▶ [Work to complete]: Restate word for word the lines between the start of the material and the line with "[yuebaix](https://github.com/yuebaix)", keeping both of those ends and none of the pictures.

▶ [Supplied records]:
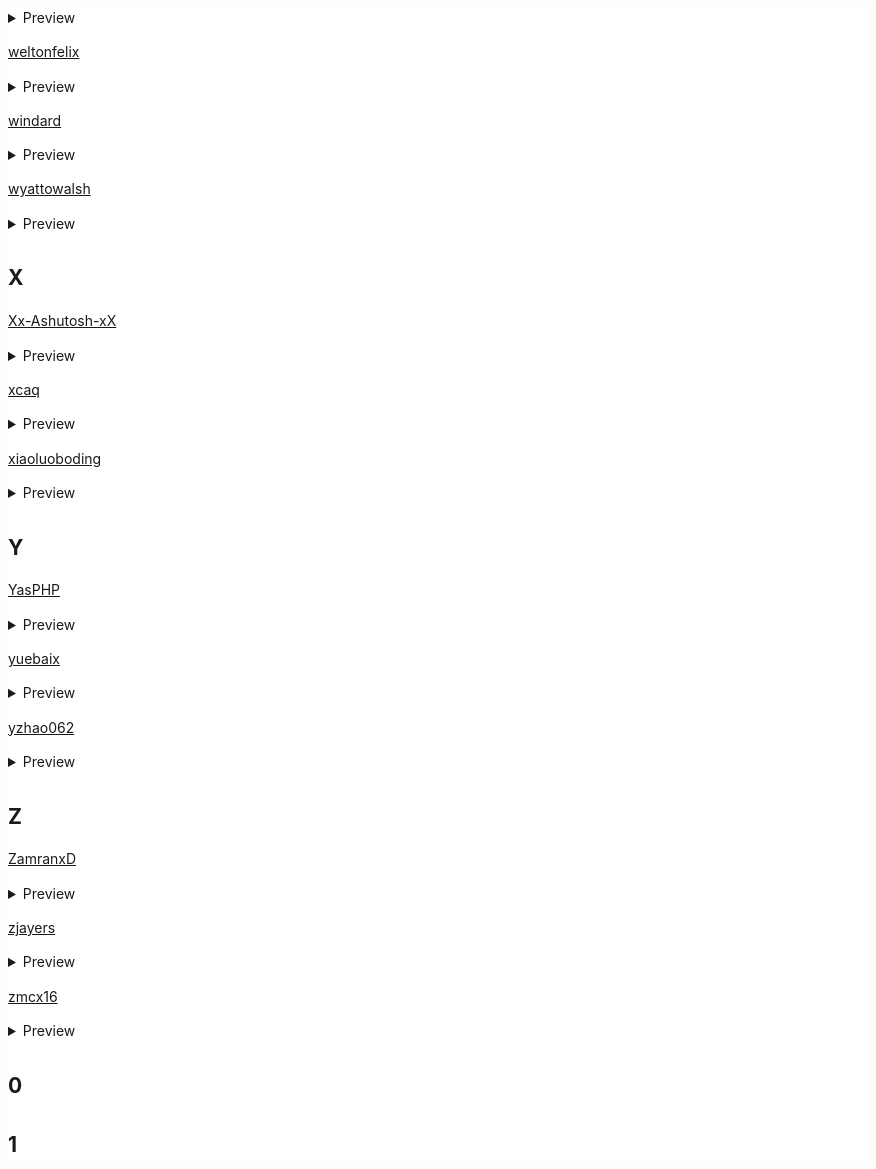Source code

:<details><summary>Preview  </summary></details>

[weltonfelix](https://github.com/weltonfelix)

<details><summary>Preview  </summary></details>

[windard](https://github.com/windard)

<details><summary>Preview  </summary></details>

[wyattowalsh](https://github.com/wyattowalsh)

<details><summary>Preview  </summary></details>

## X

[Xx-Ashutosh-xX](https://github.com/Xx-Ashutosh-xX)

<details><summary>Preview  </summary></details>

[xcaq](https://github.com/xcaq)

<details><summary>Preview  </summary></details>

[xiaoluoboding](https://github.com/xiaoluoboding)

<details><summary>Preview  </summary></details>

## Y

[YasPHP](https://github.com/YasPHP)

<details><summary>Preview  </summary></details>

[yuebaix](https://github.com/yuebaix)

<details><summary>Preview  </summary></details>

[yzhao062](https://github.com/yzhao062)

<details><summary>Preview  </summary></details>

## Z

[ZamranxD](https://github.com/ZamranxD)

<details><summary>Preview  </summary></details>

[zjayers](https://github.com/zjayers)

<details><summary>Preview  </summary></details>

[zmcx16](https://github.com/zmcx16)

<details><summary>Preview  </summary></details>

## 0

## 1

▶ [Exercise solution]:
Source code

:<details><summary>Preview  </summary></details>

[weltonfelix](https://github.com/weltonfelix)

<details><summary>Preview  </summary></details>

[windard](https://github.com/windard)

<details><summary>Preview  </summary></details>

[wyattowalsh](https://github.com/wyattowalsh)

<details><summary>Preview  </summary></details>

## X

[Xx-Ashutosh-xX](https://github.com/Xx-Ashutosh-xX)

<details><summary>Preview  </summary></details>

[xcaq](https://github.com/xcaq)

<details><summary>Preview  </summary></details>

[xiaoluoboding](https://github.com/xiaoluoboding)

<details><summary>Preview  </summary></details>

## Y

[YasPHP](https://github.com/YasPHP)

<details><summary>Preview  </summary></details>

[yuebaix](https://github.com/yuebaix)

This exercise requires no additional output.